---------- SUPPLIED INFORMATION

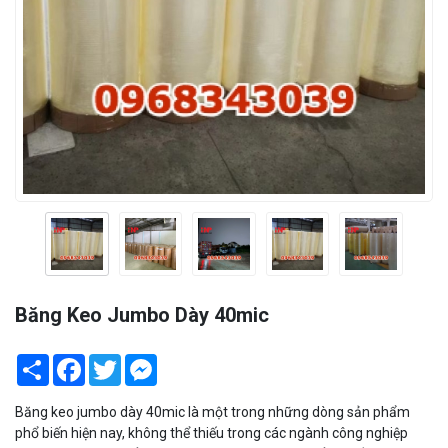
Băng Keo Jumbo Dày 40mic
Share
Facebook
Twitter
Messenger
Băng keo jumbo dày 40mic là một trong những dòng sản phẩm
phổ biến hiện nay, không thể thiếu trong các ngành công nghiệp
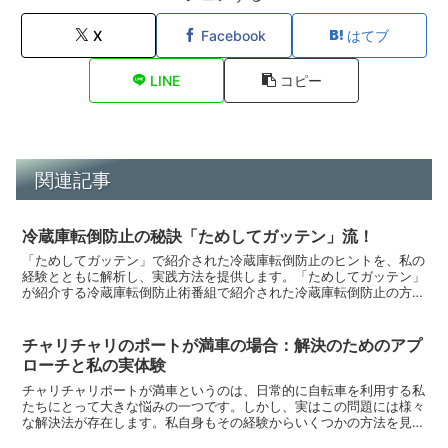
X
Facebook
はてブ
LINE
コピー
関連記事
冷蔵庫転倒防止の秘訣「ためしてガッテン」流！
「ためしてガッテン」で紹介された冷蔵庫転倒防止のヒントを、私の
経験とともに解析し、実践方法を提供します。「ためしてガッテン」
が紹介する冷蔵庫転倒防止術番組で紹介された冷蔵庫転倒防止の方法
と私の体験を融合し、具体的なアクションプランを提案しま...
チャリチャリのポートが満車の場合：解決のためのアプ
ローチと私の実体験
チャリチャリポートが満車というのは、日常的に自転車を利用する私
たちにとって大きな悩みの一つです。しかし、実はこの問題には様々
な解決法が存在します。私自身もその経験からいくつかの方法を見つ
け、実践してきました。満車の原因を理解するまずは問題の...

--------------------
---------- SUPPLIED INFORMATION

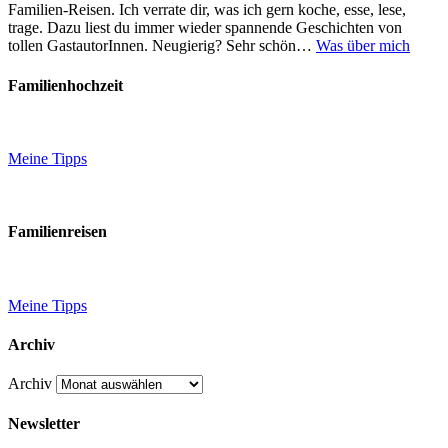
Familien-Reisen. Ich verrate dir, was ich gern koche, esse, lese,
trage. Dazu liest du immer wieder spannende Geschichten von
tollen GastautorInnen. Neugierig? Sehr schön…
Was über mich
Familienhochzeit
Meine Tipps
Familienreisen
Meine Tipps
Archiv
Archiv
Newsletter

--------------------

*WORK REQUIRED*.
Looking at the entries above, copy out every line in which "trong" occurs.

*RESPONSE*.
Băng keo jumbo dày 40mic là một trong những dòng sản phẩm
phổ biến hiện nay, không thể thiếu trong các ngành công nghiệp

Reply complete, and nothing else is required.